Five Things I Hate About C#

Inspired by Brian D. Foy’s entry and Titus Brown’s one for Python, here are five things I hate about C#:

  1. You can’t have methods whose signatures differ only in their return values. I think I understand why it might not have been a good idea in the past, but with VisualStudio.NET I don’t see how anyone could get confused any longer.
  2. You can split a class into partial classes. Why you’d want to do that is beyond me. Luckily, it’s a 2.0 thing so I was able to refrain from seeing it for most of my development life.
  3. virtual. I hate how you have to explicitly state which methods can be overridden by descendents.
  4. Constructor chaining. I wish it could be done like normal method overloading where you can have the constructor do something and then call another constructor. Again, I understand why that’s not feasible since the CLR would have to divine when a constructor was being called by another constructor versus a normal call to limit object creation. But the way that it’s handled currently obscures what’s actually happening when it treats the called constructor as a sort of pass-through to another one.
  5. Documentation. This appears to be a universal language complaint. MSDN is quite comprehensive but shallow at the same time. Everything is minimally documented and I can generally start there. But I can almost never end there: I invariably have to go to places like CodeProject in order to get a decent example of the syntax in action. Even that is generally not the final word because I usually then have to go to the blogs to see if there’s any “gotchas” involved in using the language construct. Oh, and MSDN does a horrible job of differentiating between .NET 1.1 and .NET 2.0—something I desperately need because I’m currently working in both versions of the framework.

That was a lot tougher than I thought. I had to comb through the code to find things that I hated that were specifically C# and not ASP.NET. C# is really quite a lovely language. In general, it’s the bee’s pajamas.

Just for grins, here’s five things I hate about ASP.NET:

  1. WebControls. Yes, I generally can’t stand WebControls.
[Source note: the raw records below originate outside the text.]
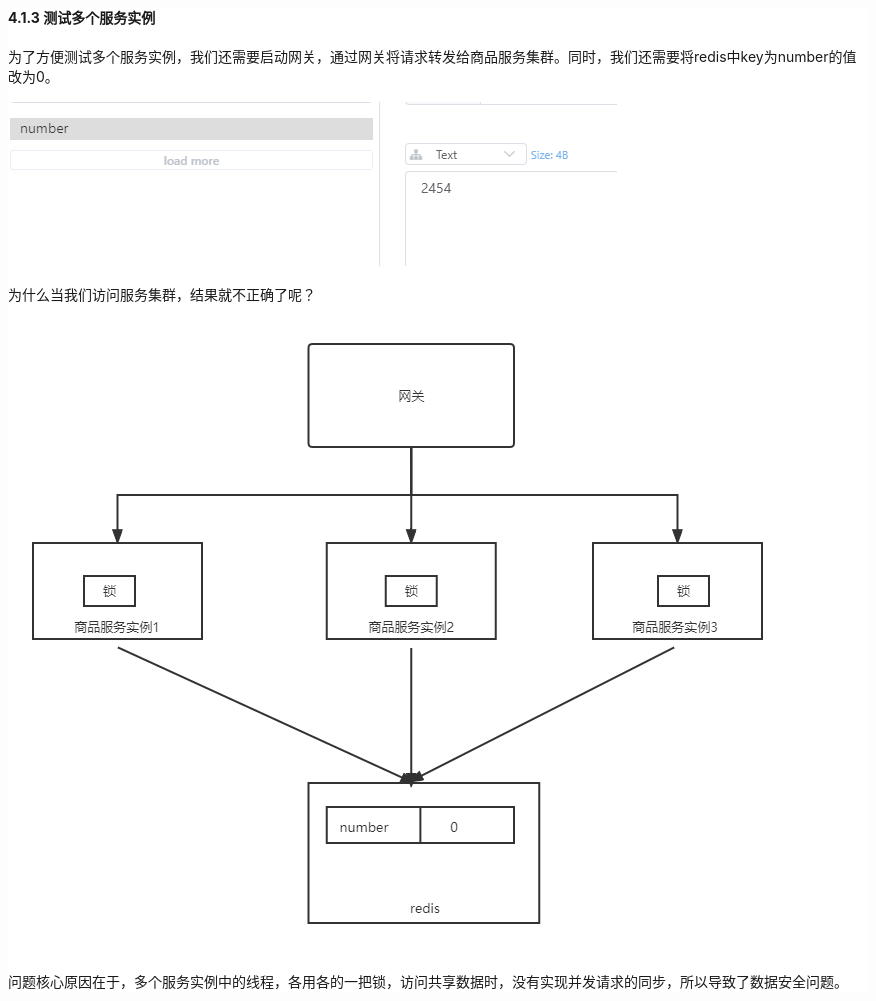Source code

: #### 4.1.3 测试多个服务实例

为了方便测试多个服务实例，我们还需要启动网关，通过网关将请求转发给商品服务集群。同时，我们还需要将redis中key为number的值改为0。

![image-20231012171808394](.\assets\image-20231012171808394.png)

为什么当我们访问服务集群，结果就不正确了呢？

![image-20231012171824945](.\assets\image-20231012171824945.png)

问题核心原因在于，多个服务实例中的线程，各用各的一把锁，访问共享数据时，没有实现并发请求的同步，所以导致了数据安全问题。
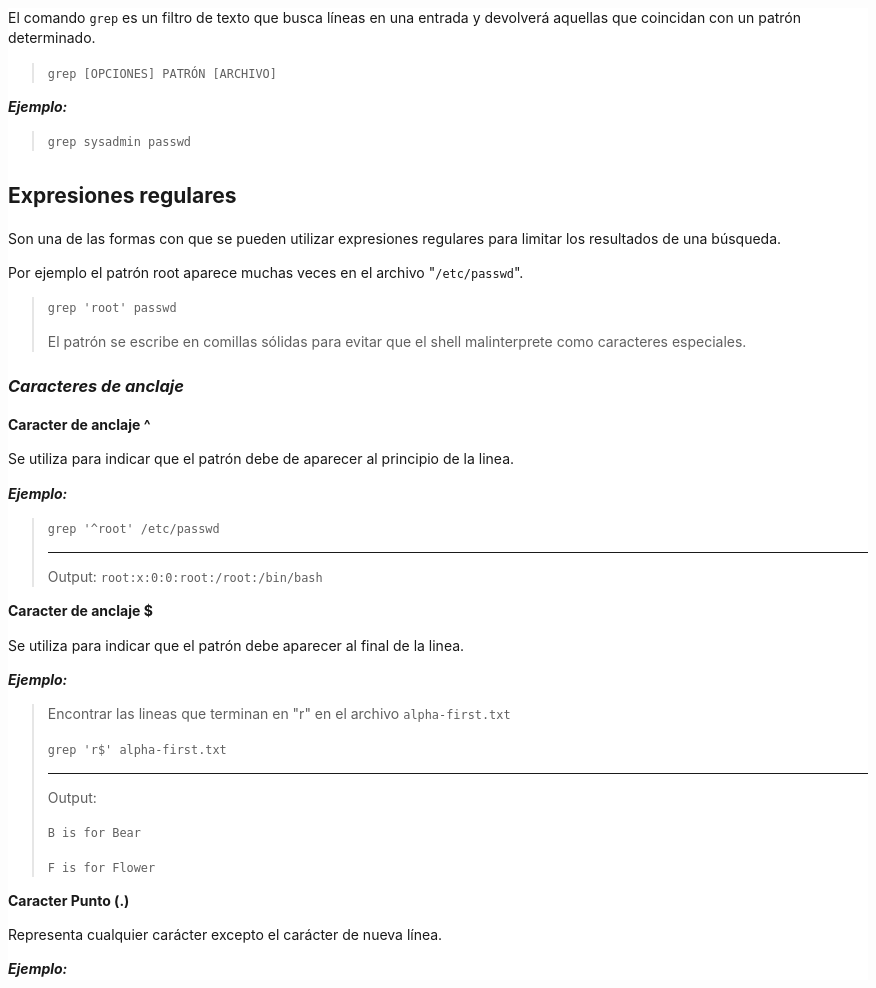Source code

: El comando `grep` es un filtro de texto que busca líneas en una entrada y devolverá aquellas que coincidan con un patrón determinado.

> `grep [OPCIONES] PATRÓN [ARCHIVO]`

**_Ejemplo:_**

> `grep sysadmin passwd`

## Expresiones regulares

Son una de las formas con que se pueden utilizar expresiones regulares para limitar los resultados de una búsqueda.

Por ejemplo el patrón root aparece muchas veces en el archivo "`/etc/passwd`".

> `grep 'root' passwd`
>
> El patrón se escribe en comillas sólidas para evitar que el shell malinterprete como caracteres especiales.

### **_Caracteres de anclaje_**

**Caracter de anclaje ^**

Se utiliza para indicar que el patrón debe de aparecer al principio de la linea.

**_Ejemplo:_**

> `grep '^root' /etc/passwd`
>
> ---
>
> Output: `root:x:0:0:root:/root:/bin/bash`

**Caracter de anclaje $**

Se utiliza para indicar que el patrón debe aparecer al final de la linea.

**_Ejemplo:_**

> Encontrar las lineas que terminan en "r" en el archivo `alpha-first.txt`
>
> `grep 'r$' alpha-first.txt`
>
> ---
>
> Output:
>
> `B is for Bear`
>
> `F is for Flower`

**Caracter Punto (.)**

Representa cualquier carácter excepto el carácter de nueva línea.

**_Ejemplo:_**
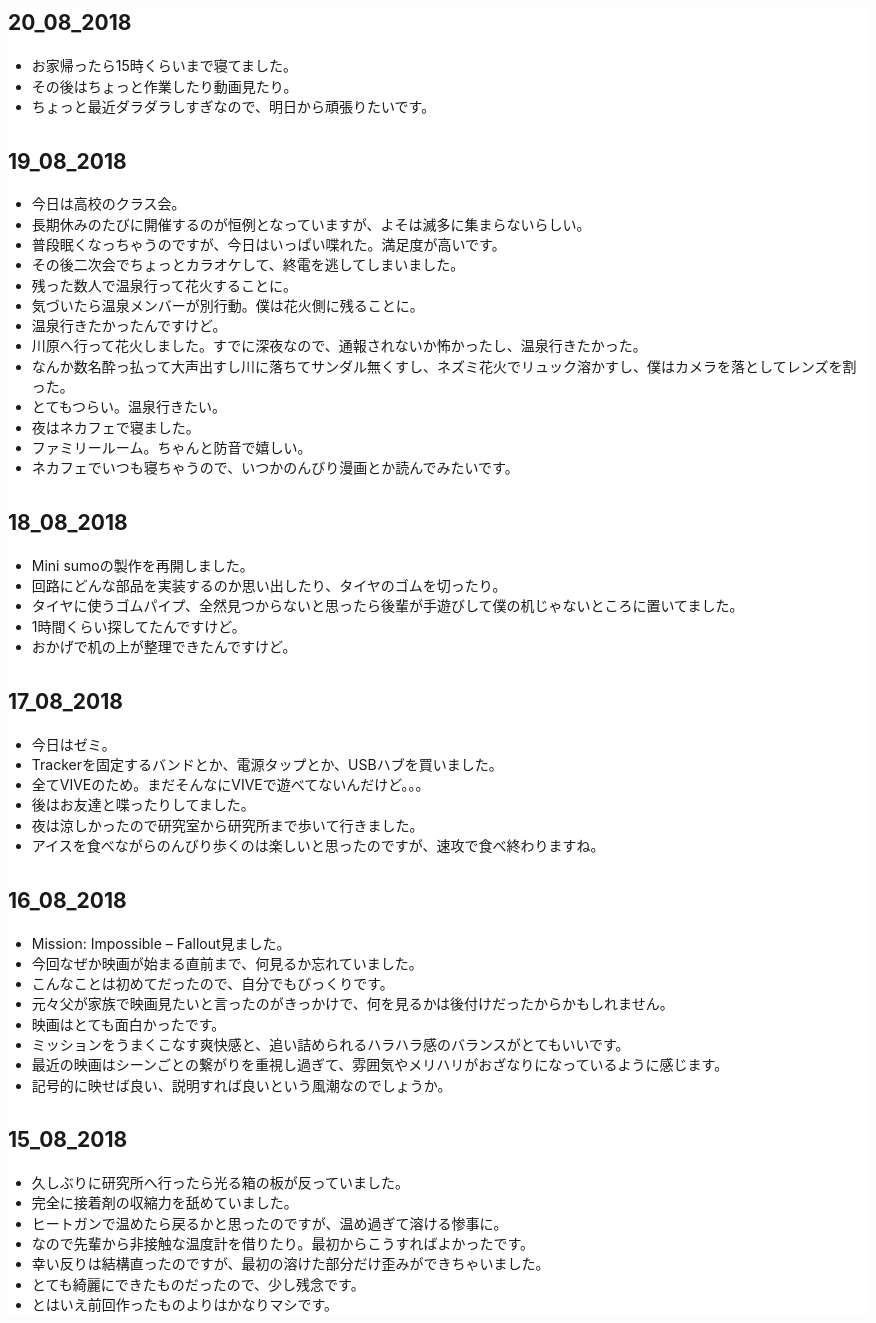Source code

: ## 20_08_2018
* お家帰ったら15時くらいまで寝てました。
* その後はちょっと作業したり動画見たり。
* ちょっと最近ダラダラしすぎなので、明日から頑張りたいです。

## 19_08_2018
* 今日は高校のクラス会。
* 長期休みのたびに開催するのが恒例となっていますが、よそは滅多に集まらないらしい。
* 普段眠くなっちゃうのですが、今日はいっぱい喋れた。満足度が高いです。
* その後二次会でちょっとカラオケして、終電を逃してしまいました。
* 残った数人で温泉行って花火することに。
* 気づいたら温泉メンバーが別行動。僕は花火側に残ることに。
* 温泉行きたかったんですけど。
* 川原へ行って花火しました。すでに深夜なので、通報されないか怖かったし、温泉行きたかった。
* なんか数名酔っ払って大声出すし川に落ちてサンダル無くすし、ネズミ花火でリュック溶かすし、僕はカメラを落としてレンズを割った。
* とてもつらい。温泉行きたい。
* 夜はネカフェで寝ました。
* ファミリールーム。ちゃんと防音で嬉しい。
* ネカフェでいつも寝ちゃうので、いつかのんびり漫画とか読んでみたいです。

## 18_08_2018
* Mini sumoの製作を再開しました。
* 回路にどんな部品を実装するのか思い出したり、タイヤのゴムを切ったり。
* タイヤに使うゴムパイプ、全然見つからないと思ったら後輩が手遊びして僕の机じゃないところに置いてました。
* 1時間くらい探してたんですけど。
* おかげで机の上が整理できたんですけど。

## 17_08_2018
* 今日はゼミ。
* Trackerを固定するバンドとか、電源タップとか、USBハブを買いました。
* 全てVIVEのため。まだそんなにVIVEで遊べてないんだけど。。。
* 後はお友達と喋ったりしてました。
* 夜は涼しかったので研究室から研究所まで歩いて行きました。
* アイスを食べながらのんびり歩くのは楽しいと思ったのですが、速攻で食べ終わりますね。

## 16_08_2018
* Mission: Impossible – Fallout見ました。
* 今回なぜか映画が始まる直前まで、何見るか忘れていました。
* こんなことは初めてだったので、自分でもびっくりです。
* 元々父が家族で映画見たいと言ったのがきっかけで、何を見るかは後付けだったからかもしれません。
* 映画はとても面白かったです。
* ミッションをうまくこなす爽快感と、追い詰められるハラハラ感のバランスがとてもいいです。
* 最近の映画はシーンごとの繋がりを重視し過ぎて、雰囲気やメリハリがおざなりになっているように感じます。
* 記号的に映せば良い、説明すれば良いという風潮なのでしょうか。

## 15_08_2018
* 久しぶりに研究所へ行ったら光る箱の板が反っていました。
* 完全に接着剤の収縮力を舐めていました。
* ヒートガンで温めたら戻るかと思ったのですが、温め過ぎて溶ける惨事に。
* なので先輩から非接触な温度計を借りたり。最初からこうすればよかったです。
* 幸い反りは結構直ったのですが、最初の溶けた部分だけ歪みができちゃいました。
* とても綺麗にできたものだったので、少し残念です。
* とはいえ前回作ったものよりはかなりマシです。
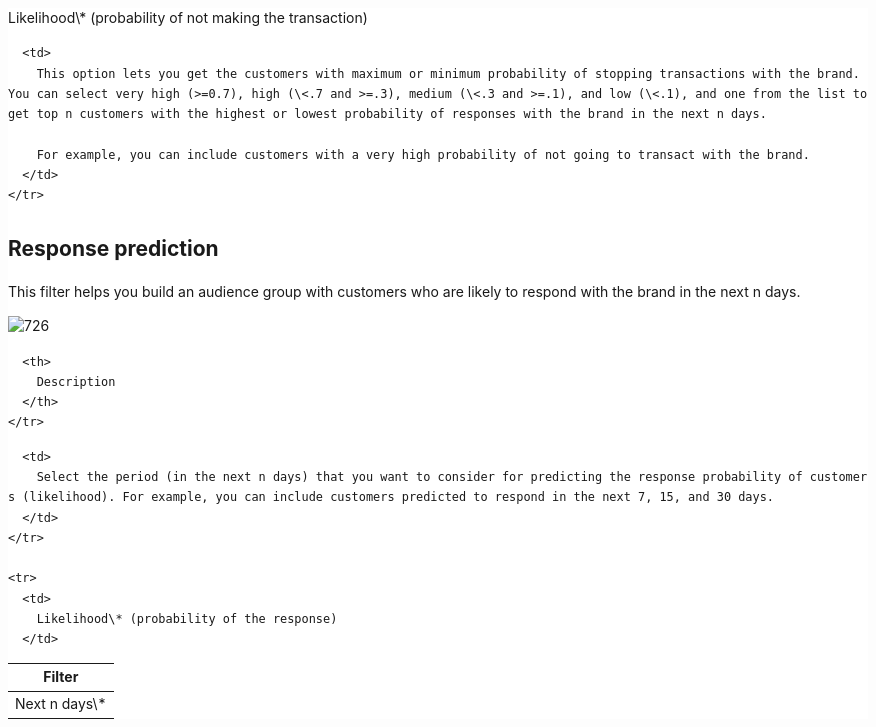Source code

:   <tbody>
    <tr>
      <td>
        Likelihood\* (probability of not making the transaction)
      </td>

      <td>
        This option lets you get the customers with maximum or minimum probability of stopping transactions with the brand. You can select very high (>=0.7), high (\<.7 and >=.3), medium (\<.3 and >=.1), and low (\<.1), and one from the list to get top n customers with the highest or lowest probability of responses with the brand in the next n days.

        For example, you can include customers with a very high probability of not going to transact with the brand.
      </td>
    </tr>
  </tbody>
</Table>

## Response prediction

This filter helps you build an audience group with customers who are likely to respond with the brand in the next n days.

![726](https://files.readme.io/86db59d-JLjEnbLfbRiQEbpT7bLyCe3BXz6XpqqQng.png "JLjEnbLfbRiQEbpT7bLyCe3BXz6XpqqQng.png")

<Table align={["left","left"]}>
  <thead>
    <tr>
      <th>
        Filter
      </th>

      <th>
        Description
      </th>
    </tr>
  </thead>

  <tbody>
    <tr>
      <td>
        Next n days\*
      </td>

      <td>
        Select the period (in the next n days) that you want to consider for predicting the response probability of customers (likelihood). For example, you can include customers predicted to respond in the next 7, 15, and 30 days.
      </td>
    </tr>

    <tr>
      <td>
        Likelihood\* (probability of the response)
      </td>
I’m quite obsessive about my HTML and CSS; a lot of that combination’s power is stripped away when you use a WebControl because Microsoft makes a lot of assumptions about how you’re going to be using them.
  2. AutoEventWireup defaults to true in 2.0. Okay, so I just talked about this one
  3. but it’s so wrong to change the default like that.

  4. Application event lifecycle. There’s really no adequate documentation about the ASP.NET sequence of events. This article from Peter Bromberg was the best I found. I ended up spending a lot of time in debugging trying to determine what is available when in the event sequence.
  5. I hate ViewState. It is nothing but massive bloat and there’s almost always a better way of storing data. I’ve also had several utterly inexplicable errors caused by ViewState corruption or changing.
  6. PostBack. There’s a reason why the <form> tag has an action attribute, Microsoft. I know that the Javascript trickery involved in POSTing to the same page allows for some nice automagical black-boxing. I just don’t like that model of Web application development.

That one was a whole lot easier. I had to limit myself to just five.